HAZELWOOD - Jack Bystrom had to pinch himself to make sure he wasn’t dreaming.
The 11-year-old played a hockey game Friday at the official practice facility of the St. Louis Blues, and lo and behold, there was Head Coach Ken Hitchcock behind his bench, calling out for him to make a line change.
No, this wasn’t a dream, at least not in a literal sense. It was the annual Blues Youth Hockey Camp, which all but fulfills the dreams of young hockey players hoping to one day become NHL stars.
For an entire week, 85 children of various skill levels participated in the camp, which was held daily at the Ice Zone at St. Louis Outlet Mall. Through on-ice and off-ice activities, campers learned the basic skills of the game, the importance of teamwork, accountability and more. In addition, campers got to tour the Blues practice facility, including the locker room, gym, offices and media interview areas.
It’s an experience that none of them will likely ever forget.
“I think the big thing here is these kids are dreaming about playing in the NHL at some point,” said Sean Ferrell, the camp’s lead instructor. “To be in a facility like this, have current NHL coaches and former NHL players come out and share some of their experiences, it helps foster that dream a little bit more and puts a little extra energy and smiles on these kids’ faces.”
Throughout the week, campers met Hitchcock and Blues TV analyst Darren Pang.

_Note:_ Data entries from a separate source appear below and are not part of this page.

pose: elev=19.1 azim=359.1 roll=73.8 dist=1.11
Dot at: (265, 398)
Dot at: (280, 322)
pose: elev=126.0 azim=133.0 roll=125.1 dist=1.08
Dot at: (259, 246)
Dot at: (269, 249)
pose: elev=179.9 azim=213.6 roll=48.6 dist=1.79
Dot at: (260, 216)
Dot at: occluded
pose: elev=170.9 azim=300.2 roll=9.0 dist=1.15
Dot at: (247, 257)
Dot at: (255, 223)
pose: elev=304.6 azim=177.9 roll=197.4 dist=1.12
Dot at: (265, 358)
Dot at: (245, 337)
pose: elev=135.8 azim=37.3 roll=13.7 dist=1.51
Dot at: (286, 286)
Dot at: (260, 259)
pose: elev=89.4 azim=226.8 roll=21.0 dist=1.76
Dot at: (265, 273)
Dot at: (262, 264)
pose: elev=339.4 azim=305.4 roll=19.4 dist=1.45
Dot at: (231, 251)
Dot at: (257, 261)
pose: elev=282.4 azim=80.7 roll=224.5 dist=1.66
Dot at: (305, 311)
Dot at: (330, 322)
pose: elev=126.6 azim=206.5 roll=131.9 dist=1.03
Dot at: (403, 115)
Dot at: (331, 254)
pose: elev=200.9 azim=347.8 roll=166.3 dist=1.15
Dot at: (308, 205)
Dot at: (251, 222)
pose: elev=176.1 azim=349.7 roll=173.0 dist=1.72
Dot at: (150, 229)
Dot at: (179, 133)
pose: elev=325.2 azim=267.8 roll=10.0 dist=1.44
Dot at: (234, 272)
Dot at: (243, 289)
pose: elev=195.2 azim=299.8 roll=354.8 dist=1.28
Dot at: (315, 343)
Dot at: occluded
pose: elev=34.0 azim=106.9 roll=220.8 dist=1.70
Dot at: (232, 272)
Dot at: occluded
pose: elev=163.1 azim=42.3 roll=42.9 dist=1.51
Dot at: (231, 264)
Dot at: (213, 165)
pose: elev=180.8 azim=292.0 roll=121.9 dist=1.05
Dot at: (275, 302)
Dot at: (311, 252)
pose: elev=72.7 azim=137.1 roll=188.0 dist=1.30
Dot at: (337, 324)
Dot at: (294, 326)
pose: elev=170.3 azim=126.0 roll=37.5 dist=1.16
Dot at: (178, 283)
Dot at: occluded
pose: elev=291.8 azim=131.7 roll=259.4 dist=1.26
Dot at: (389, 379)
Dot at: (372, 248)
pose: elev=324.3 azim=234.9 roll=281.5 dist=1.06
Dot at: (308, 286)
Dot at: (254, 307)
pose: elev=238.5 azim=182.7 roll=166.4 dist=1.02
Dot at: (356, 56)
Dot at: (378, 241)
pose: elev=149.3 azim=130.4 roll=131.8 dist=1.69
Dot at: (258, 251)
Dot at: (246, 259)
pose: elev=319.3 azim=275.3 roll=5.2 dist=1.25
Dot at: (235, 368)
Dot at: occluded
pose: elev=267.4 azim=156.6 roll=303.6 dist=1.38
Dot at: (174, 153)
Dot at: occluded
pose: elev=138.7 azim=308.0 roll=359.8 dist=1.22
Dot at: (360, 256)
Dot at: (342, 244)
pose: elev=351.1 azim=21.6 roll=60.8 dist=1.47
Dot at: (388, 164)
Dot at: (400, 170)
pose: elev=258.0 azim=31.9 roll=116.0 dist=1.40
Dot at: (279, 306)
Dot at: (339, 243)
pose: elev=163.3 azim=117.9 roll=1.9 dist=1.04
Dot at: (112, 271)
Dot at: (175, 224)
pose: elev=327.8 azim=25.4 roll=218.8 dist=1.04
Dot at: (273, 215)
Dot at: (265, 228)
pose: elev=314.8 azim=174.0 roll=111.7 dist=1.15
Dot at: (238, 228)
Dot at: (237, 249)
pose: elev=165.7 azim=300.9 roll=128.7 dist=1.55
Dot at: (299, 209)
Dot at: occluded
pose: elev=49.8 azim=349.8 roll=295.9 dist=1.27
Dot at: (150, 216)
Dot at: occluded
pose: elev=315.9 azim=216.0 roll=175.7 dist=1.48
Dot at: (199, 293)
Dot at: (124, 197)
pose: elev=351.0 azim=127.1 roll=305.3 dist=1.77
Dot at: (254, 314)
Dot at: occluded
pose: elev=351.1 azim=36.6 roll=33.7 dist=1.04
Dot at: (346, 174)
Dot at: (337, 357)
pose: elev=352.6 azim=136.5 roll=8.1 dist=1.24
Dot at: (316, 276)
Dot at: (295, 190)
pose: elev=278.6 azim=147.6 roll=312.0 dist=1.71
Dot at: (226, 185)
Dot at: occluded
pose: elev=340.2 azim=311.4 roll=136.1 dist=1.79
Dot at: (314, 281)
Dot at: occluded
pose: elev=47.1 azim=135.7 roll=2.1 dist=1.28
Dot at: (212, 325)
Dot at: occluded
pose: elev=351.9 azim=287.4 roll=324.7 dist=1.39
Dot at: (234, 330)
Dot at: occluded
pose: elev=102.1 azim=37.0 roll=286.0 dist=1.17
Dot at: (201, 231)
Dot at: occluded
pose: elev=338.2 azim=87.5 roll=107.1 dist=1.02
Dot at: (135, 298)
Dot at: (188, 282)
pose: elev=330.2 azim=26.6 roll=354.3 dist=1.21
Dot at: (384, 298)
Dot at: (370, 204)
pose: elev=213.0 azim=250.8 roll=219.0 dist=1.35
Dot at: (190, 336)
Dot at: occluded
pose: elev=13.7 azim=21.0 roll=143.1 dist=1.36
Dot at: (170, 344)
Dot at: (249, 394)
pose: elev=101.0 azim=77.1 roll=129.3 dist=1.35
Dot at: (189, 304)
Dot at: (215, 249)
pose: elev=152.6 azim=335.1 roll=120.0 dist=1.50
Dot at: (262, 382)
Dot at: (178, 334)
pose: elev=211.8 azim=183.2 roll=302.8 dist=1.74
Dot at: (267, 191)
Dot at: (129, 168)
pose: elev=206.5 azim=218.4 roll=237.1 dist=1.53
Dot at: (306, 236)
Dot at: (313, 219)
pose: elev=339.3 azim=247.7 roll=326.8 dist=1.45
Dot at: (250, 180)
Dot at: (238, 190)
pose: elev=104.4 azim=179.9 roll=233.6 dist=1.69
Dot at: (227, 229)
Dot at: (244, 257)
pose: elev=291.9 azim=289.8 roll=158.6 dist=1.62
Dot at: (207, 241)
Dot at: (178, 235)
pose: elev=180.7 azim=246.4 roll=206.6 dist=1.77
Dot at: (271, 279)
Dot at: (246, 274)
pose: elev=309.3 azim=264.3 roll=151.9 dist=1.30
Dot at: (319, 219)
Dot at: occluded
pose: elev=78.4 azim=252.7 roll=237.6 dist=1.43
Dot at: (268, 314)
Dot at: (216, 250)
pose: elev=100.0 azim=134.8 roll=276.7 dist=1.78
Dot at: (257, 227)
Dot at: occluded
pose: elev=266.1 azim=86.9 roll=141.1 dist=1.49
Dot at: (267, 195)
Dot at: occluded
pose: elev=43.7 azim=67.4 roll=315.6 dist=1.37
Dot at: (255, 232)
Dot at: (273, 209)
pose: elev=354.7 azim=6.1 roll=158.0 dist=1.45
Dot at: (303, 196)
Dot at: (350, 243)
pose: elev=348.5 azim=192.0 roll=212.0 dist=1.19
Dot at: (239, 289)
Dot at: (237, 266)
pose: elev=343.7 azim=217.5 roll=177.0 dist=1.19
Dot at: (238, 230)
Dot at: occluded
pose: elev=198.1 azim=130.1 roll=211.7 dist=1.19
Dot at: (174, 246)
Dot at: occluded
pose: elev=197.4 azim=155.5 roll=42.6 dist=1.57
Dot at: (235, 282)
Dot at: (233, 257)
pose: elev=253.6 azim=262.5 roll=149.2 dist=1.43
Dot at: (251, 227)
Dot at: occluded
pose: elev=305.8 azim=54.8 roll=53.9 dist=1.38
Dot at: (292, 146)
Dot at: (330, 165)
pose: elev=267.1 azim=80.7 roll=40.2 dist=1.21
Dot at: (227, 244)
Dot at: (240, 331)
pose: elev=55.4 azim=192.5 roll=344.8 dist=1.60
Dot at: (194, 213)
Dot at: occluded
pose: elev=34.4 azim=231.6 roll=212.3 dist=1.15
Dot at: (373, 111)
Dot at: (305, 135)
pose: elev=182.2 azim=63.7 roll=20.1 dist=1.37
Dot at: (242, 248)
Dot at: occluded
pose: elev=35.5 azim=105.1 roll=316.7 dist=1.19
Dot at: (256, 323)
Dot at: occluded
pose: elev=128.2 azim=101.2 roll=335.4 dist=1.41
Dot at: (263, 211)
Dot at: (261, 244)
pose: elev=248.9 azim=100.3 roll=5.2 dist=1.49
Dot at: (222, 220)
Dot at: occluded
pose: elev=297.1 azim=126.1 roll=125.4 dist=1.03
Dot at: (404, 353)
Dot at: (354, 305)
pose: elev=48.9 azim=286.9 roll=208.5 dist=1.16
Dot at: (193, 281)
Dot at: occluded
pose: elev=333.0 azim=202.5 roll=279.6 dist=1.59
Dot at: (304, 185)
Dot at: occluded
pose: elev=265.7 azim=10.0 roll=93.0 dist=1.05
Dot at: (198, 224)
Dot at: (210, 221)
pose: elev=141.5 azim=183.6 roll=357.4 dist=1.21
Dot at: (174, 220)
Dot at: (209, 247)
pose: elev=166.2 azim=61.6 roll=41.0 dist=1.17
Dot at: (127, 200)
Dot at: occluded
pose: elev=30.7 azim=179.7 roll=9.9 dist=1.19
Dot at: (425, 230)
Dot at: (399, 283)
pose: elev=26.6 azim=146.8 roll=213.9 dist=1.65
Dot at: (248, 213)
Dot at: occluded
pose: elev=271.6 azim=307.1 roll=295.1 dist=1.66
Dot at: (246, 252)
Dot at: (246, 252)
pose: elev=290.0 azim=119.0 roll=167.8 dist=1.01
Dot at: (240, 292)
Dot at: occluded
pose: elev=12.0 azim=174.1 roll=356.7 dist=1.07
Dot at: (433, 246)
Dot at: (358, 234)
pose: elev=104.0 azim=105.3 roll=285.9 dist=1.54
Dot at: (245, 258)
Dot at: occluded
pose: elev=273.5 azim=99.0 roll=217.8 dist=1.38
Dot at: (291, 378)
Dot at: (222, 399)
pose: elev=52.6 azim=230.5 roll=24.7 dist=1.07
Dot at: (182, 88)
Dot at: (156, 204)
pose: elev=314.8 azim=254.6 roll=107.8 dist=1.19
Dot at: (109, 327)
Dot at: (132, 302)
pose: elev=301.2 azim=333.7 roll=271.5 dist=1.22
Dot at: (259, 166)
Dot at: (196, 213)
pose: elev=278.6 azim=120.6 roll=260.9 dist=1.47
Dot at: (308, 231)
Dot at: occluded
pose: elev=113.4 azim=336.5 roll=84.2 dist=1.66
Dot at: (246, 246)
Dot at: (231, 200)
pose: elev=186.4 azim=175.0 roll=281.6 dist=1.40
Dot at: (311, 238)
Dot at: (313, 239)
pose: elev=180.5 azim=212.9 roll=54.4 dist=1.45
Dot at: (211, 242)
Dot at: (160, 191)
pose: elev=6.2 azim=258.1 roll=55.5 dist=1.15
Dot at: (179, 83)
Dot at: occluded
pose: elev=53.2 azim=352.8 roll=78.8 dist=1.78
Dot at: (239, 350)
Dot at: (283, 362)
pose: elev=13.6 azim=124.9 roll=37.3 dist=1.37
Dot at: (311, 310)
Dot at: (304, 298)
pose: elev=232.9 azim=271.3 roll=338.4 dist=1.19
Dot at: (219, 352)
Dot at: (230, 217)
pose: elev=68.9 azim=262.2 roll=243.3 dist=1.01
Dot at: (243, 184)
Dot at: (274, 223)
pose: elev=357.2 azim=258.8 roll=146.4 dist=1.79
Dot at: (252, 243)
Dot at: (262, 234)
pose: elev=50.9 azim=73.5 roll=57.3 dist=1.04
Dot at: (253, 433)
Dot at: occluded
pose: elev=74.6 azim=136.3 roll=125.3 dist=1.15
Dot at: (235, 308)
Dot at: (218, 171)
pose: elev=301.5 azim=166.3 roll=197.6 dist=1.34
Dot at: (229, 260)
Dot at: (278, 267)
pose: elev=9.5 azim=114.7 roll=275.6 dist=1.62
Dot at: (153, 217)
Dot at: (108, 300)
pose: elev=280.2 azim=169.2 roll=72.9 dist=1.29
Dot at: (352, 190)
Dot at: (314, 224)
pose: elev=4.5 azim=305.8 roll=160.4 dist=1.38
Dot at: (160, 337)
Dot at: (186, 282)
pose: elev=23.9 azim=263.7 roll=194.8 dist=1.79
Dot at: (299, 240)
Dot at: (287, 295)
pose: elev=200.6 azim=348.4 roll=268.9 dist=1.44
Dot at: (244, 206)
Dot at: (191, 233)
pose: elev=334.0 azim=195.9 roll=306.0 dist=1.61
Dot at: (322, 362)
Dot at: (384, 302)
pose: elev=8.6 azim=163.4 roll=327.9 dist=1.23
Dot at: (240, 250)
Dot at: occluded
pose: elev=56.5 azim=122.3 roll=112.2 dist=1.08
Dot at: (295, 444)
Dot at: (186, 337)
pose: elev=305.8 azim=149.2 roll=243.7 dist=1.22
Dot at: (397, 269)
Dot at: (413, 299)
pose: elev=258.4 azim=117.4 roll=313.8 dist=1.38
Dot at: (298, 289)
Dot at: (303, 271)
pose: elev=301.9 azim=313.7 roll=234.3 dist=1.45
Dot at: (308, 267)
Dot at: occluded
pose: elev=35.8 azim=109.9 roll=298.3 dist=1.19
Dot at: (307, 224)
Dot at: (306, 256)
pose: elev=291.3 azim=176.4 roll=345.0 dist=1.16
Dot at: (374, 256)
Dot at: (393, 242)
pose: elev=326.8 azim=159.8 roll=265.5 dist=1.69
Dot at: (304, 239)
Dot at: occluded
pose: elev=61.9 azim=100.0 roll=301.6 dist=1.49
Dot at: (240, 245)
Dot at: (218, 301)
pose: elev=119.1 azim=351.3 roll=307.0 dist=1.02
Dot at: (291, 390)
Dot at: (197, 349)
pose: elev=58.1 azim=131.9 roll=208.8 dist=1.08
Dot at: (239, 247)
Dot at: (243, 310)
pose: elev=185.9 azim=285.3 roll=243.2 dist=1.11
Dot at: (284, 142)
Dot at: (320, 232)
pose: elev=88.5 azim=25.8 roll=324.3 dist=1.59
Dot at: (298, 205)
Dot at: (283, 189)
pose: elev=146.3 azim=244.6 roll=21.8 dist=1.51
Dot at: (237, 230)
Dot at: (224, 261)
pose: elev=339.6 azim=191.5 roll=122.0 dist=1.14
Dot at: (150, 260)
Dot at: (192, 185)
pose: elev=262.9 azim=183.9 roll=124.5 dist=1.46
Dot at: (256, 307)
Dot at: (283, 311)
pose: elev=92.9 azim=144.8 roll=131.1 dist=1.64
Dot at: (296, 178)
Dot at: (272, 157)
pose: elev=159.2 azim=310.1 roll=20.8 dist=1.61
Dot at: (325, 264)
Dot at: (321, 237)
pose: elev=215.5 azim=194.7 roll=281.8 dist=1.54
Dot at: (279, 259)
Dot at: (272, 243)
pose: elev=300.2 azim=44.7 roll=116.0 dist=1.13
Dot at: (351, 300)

In addition, they received on-ice instruction from former Blues Reed Low and Bruce Racine, and Blues Chairman Tom Stillman showed up Friday to help out behind the bench for the final scrimmages.
Hitchcock, who has conducted practice sessions with several college hockey teams in the past, said he enjoys working with players of all skill levels.
“It’s so funny because the coaches spend all week on passing the puck, using each other and team play,” Hitchcock said. "(But) as soon as you drop the puck, it’s every man for himself. Nothing has changed. And I know it drives coaches nuts, but the kids are having fun…man were they having fun today.
“They were having the time of their lives.”
Bystrom would agree. He started out as a forward, but recently decided to become a defenseman, and he feels there’s no better place to make the transition than the Blues Youth Hockey Camp.
“I think this is really fun,” Bystrom said. “I think it’s a good experience for kids. It’s really fun, it’s active and it makes you a better hockey player.”
“This has been amazing,” added Matt Wilson, a camp instructor. “Just to see how much enjoyment (the kids) get out of the sport, just seeing their faces light up when they get to be out here with these instructors and (Blues) alumni…the overall experience is more than I could ever ask for.”